A configuration error should never be able to cause a non-live instance to access live keys. It must be impossible by design at the infrastructure level.
Consequences
Positive:
- Maximum Safety: Provides the strongest possible protection against accidental live trading from non-live instances. This is a critical safety feature.
- Clear Security Boundary: Creates a clear, unambiguous security boundary between live and non-live environments, which is easy for developers, operators, and auditors to understand.
- Reduced Blast Radius: A security compromise of a non-live instance (which might have less stringent security) cannot lead to a compromise of live trading credentials.
Negative:
- Increased Infrastructure Complexity and Cost: Maintaining separate hardware or strictly segregated virtual environments adds to the cost and complexity of the infrastructure.
- Stricter Deployment Procedures: Deployments and configuration management become more complex, as we have to manage different sets of credentials and target environments for each instance type.
Mitigation:
- Infrastructure as Code (IaC): The entire environment segregation policy will be defined and enforced through our Ansible playbooks and Docker/Kubernetes configurations. This makes the setup automated, repeatable, and auditable.
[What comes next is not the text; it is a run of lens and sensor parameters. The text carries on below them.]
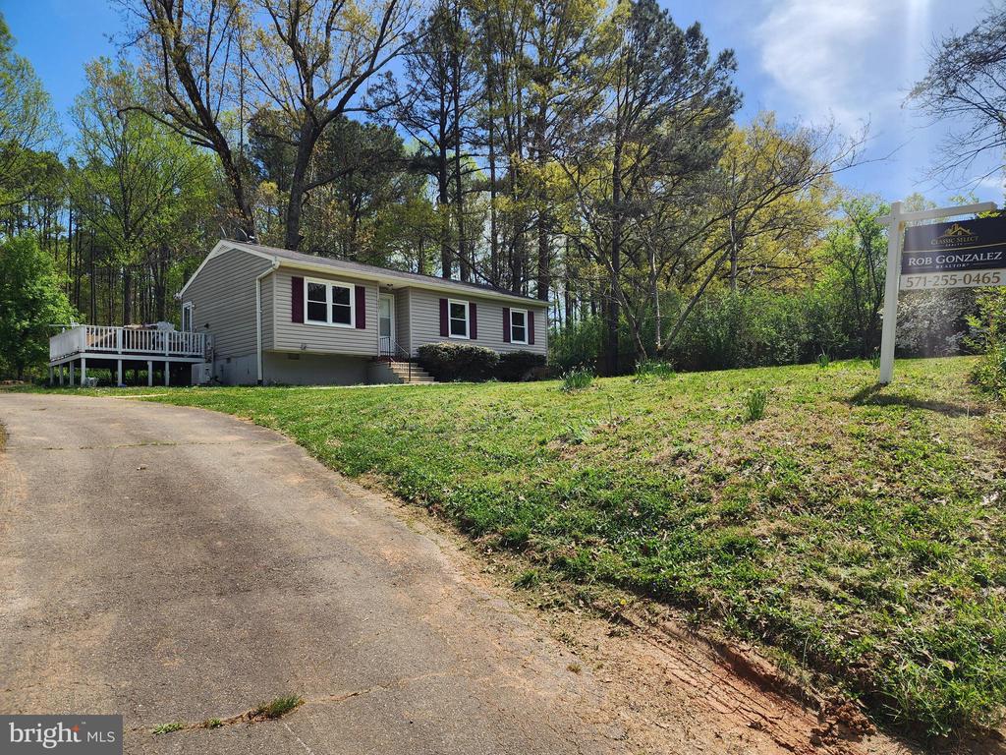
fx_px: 668
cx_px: 503
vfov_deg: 58.9
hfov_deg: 73.9
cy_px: 378
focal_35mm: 23
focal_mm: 6.4
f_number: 1.8
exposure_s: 1/960
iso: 12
- Secrets Management: We will use a dedicated secrets management tool (like HashiCorp Vault) with strict access control policies to manage credentials. The application code will be identical on all instances; the instance's identity and associated permissions will determine which secrets it is allowed to retrieve.
- Cost-Benefit Analysis: The additional cost and complexity are a non-negotiable and essential investment for operating a real-money trading system safely. The cost of an incident caused by a lack of isolation would be far greater.